Aswan is a city in the south of Egypt, the capital of the Aswan Governorate. Aswan is a busy market and tourist centre located just north of the Aswan Dams on the east bank of the Nile at the first cataract. Aswan is the ancient city of Swenet, which in antiquity was the frontier town of Ancient Egypt facing the south.
Swenet is supposed to have derived its name from an Egyptian goddess with the same name. The Amada Temple in Nubia, though small, nevertheless contains some important historical inscriptions and is also significant as the oldest of the Lake Nasser temples. This temple is located about 180 kilometers south of the High Dam, and was dedicated to the important New Kingdom gods, Amun-Re and Re-Horakhty.
It was originally built on the orders of Tuthmosis III and his son, Amenhotep II during Egypt's New Kingdom 18th Dynasty. The temple has a small pillared hall and its columns contain many detailed reliefs along a short path that lead to a modest sanctuary. Although compact, the variety of reliefs is staggering and Amada Temple is well-worth seeing.
However, Ramesses II's restoration of the temple has been noted as rather a poor effort, probably employing the use of local artists of inferior skill. Of course, Ramesses II also added a number of his own temples to the Nubian landscape during his reign. Due to the rising waters of Lake Nasser after the construction of the High Aswan Dam, the temple was moved, together with the nearby Temple of Derr, to a new, higher location some 2.5 kilometers from its original site between 1964 and 1975.
The temple, which does retain much of its painted relief work including polychrome decorations, consists of a court with a brick wall with proto-Doric columns forming a rear portico.
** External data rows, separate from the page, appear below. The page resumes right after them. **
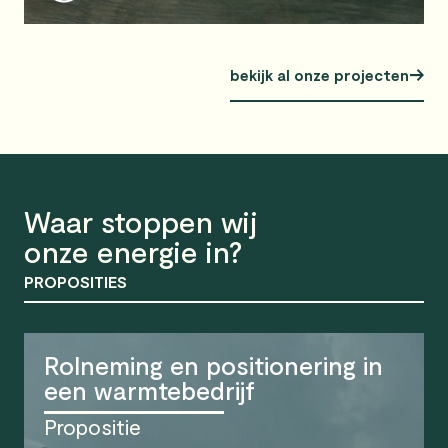
bekijk al onze projecten
Waar stoppen wij
onze energie in?
PROPOSITIES
Rolneming en positionering in
een warmtebedrijf
Propositie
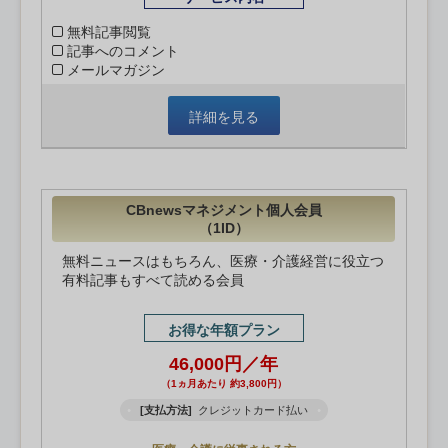
無料記事閲覧
記事へのコメント
メールマガジン
詳細を見る
CBnewsマネジメント個人会員
（1ID）
無料ニュースはもちろん、医療・介護経営に役立つ
有料記事もすべて読める会員
お得な年額プラン
46,000円／年
（1ヵ月あたり 約3,800円）
[支払方法]
クレジットカード払い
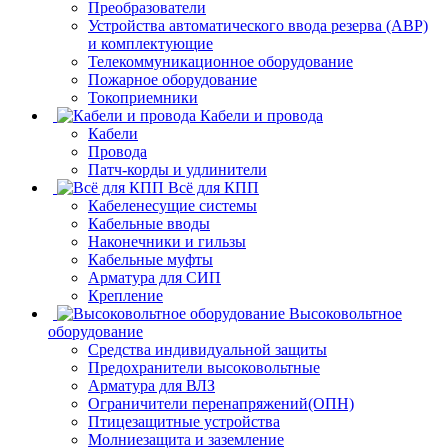
Преобразователи
Устройства автоматического ввода резерва (АВР)
и комплектующие
Телекоммуникационное оборудование
Пожарное оборудование
Токоприемники
Кабели и провода
Кабели
Провода
Патч-корды и удлинители
Всё для КПП
Кабеленесущие системы
Кабельные вводы
Наконечники и гильзы
Кабельные муфты
Арматура для СИП
Крепление
Высоковольтное
оборудование
Средства индивидуальной защиты
Предохранители высоковольтные
Арматура для ВЛЗ
Ограничители перенапряжений(ОПН)
Птицезащитные устройства
Молниезащита и заземление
Tuthmosis IV enlarged it transforming the court into a pillared hall through the erection of twelve pillars in four transverse rows in front of the four columns, with inter-columnar walls between the outer pillars.
The temple proper, which was built in sandstone, has a shallow transverse hall decorated with coronation scenes, a deep offering hall connected on either side to a small cult statue shrine for Re-Horakhty (south) and Amun-Re (north).